Queremos uma Renda Básica permanente que garanta condições de vida dignas para as famílias mais pobres, fortaleça a economia e reduza as desigualdades!

O governo brasileiro e o Congresso Nacional estão dando todos os sinais de que pretendem instituir uma Renda Básica permanente no Brasil. Mas tem uma pegadinha: a equipe econômica tem falado de uma política tímida, em valores muito baixos, e que na prática eliminaria outros programas sociais para substituí-los por um pior e que atende menos gente. Não podemos deixar isso acontecer!

Por isso, as 270 organizações e redes que compõem a campanha Renda Básica Que Queremos elaboraram um documento com critérios a serem considerados pelos parlamentares na criação de uma política que atenda de fato a busca por equidade e direitos de cidadania.

É importante reconhecer e fortalecer o sistema de proteção social construído desde o processo constituinte de 1988. Vários sistemas e políticas públicas foram criados, que mesmo com limites, possibilitaram avanços significativos na construção de uma sociedade mais igualitária e justa. Citamos o SUS, SUAS, universalização da educação, políticas de fortalecimento da agricultura familiar e segurança alimentar e de enfrentamento à fome, além do próprio Programa Bolsa Família. Portanto uma Renda Básica Permanente deve ser implementada sem prejuízo de outras políticas de proteção social já implementadas.

:::::

**REQUISITOS DA TAREFA**. Por favor, retome o texto sobre a Renda Básica permanente, continuando logo após a última frase dele.

:::::

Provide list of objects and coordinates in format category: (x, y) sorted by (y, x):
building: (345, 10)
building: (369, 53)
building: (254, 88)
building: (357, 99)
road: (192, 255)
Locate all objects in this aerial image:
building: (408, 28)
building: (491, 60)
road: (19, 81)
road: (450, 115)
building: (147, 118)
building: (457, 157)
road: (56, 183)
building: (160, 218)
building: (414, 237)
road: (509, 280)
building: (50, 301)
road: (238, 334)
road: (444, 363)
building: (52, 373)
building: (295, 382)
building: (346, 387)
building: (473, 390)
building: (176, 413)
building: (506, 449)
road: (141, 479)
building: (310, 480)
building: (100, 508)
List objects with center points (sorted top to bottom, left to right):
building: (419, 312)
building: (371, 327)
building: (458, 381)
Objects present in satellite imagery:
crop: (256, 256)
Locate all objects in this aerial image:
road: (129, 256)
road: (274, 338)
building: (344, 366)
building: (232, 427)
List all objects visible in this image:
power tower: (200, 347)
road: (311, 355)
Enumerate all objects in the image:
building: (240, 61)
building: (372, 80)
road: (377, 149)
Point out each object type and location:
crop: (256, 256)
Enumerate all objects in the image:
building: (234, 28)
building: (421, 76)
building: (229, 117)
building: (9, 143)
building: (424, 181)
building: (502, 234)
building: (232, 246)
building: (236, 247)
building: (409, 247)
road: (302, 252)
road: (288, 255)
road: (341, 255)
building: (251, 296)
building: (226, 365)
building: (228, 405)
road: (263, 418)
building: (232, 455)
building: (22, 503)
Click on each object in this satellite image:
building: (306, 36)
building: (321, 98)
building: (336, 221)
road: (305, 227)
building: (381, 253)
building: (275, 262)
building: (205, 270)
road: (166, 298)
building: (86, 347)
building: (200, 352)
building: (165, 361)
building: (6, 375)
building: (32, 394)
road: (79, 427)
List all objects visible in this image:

:::::

**RESPOSTA DO EXERCÍCIO**.
A renda básica pode garantir que todas as famílias brasileiras mais pobres tenham acesso ao básico para sobreviver, como comida na mesa, água, luz e moradia.




Já há, em diversos países, experiências com programas de renda básica. Outros estão planejando programas piloto pós pandemia. (Fonte)






A garantia de uma quantia mensal em dinheiro para as famílias mais pobres é revertida em consumo, aquecendo a economia.




Os fundos para custear a renda permanente para os mais pobres devem vir de tributos e medidas que afetem, prioritariamente, os 5% de brasileiros mais ricos!